The terms of this agreement provided that the defendant pay the plaintiff $20,000 during the year ending September 30, 1961, and thereafter, $15,000 a year for the remainder of the plaintiff’s life. The plaintiff agreed to hold himself available for consultation and advice with the company and its officers and not to engage in or be employed by any business enterprise, directly or indirectly, which is *529 engaged in any line of business in competition with tbe company within the states of Connecticut, New York, Pennsylvania, Ohio, Indiana, Illinois, Michigan, California or Washington, or in any of the areas abroad in which the company does business. The defendant made payments in accordance with the terms of the agreement for approximately two and one-half years, following which, after the plaintiff refused to consent to a modification of the agreement, the defendant discontinued further payments. The plaintiff then initiated the present action to recover payments due under the agreement. The defendant, by way of special defenses, alleged that the agreement was invalid and unenforceable, claiming in effect (1) inadequate consideration because the contract was based on past services, (2) it was manifestly unfair to the defendant, (3) it was procured through undue influence, (4) it was a lifetime employment contract not authorized or ratified by the shareholders, and (5) the board of directors had no authority to enter into it. The issues were tried to the court, which concluded that the agreement was legally unenforceable. Judgment was rendered for the defendant, and the plaintiff took the present appeal.

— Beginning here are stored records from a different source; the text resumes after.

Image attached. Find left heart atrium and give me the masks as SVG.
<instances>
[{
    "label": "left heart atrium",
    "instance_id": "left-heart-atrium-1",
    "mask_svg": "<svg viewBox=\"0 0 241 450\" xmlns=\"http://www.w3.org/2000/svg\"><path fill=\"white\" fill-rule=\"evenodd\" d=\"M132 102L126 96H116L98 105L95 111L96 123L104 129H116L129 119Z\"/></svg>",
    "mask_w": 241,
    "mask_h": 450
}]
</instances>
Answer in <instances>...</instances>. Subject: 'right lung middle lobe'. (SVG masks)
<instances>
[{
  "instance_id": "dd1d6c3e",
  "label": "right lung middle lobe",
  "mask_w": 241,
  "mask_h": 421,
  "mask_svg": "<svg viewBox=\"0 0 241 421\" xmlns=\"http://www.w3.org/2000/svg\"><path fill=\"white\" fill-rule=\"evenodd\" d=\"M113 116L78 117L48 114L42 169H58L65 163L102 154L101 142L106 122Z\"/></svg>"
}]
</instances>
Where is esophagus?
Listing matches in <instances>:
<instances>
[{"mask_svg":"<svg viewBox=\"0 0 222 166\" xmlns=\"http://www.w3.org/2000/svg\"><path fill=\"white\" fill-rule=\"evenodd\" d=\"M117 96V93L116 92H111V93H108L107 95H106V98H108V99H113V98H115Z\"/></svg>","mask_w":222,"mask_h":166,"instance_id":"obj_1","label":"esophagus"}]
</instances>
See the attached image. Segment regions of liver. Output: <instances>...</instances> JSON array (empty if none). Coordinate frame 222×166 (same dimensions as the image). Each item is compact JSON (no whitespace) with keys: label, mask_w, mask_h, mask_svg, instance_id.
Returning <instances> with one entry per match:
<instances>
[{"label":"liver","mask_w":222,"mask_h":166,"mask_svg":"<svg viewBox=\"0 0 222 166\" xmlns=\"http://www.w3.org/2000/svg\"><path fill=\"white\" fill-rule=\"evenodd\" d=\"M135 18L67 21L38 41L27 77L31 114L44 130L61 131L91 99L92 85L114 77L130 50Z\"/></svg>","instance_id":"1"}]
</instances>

The facts necessary to a disposition of the question involved are undisputed. The plaintiff was employed by the defendant from 1912 until November of 1961, progressively holding the positions of order clerk, traffic manager, salesman, sales manager, president, and chairman of the board. He was president of the company from 1941 to 1958 and a member of the board of directors from 1941 until 1961. From 1958 until his retirement in November, 1961, he served as chairman of the board of directors.

*530 The agreement in suit was approved by the board of directors at a special meeting held on November 4, 1960. The plaintiff attended this meeting in his capacity as chairman of the board but did not vote on the proposed agreement or preside at the meeting. The company’s six other directors, who had previously discussed the agreement among themselves on an informal basis, were all in attendance at the meeting and voted unanimously to approve the agreement. None of those voting were under the plaintiff’s control or direction, as in Sarner v. Fox Hill, Inc., 151 Conn. 437, 440, 199 A.2d 6. The plaintiff took no part in the consideration of the terms of the agreement, either prior to or during this meeting, and was unaware of the existence of the proposed agreement prior to the meeting. After its approval by the board, the agreement was signed by the plaintiff and by the company acting through its president. Regular payments were made to the plaintiff until April, 1963, at which time the company repudiated the agreement and discontinued payments.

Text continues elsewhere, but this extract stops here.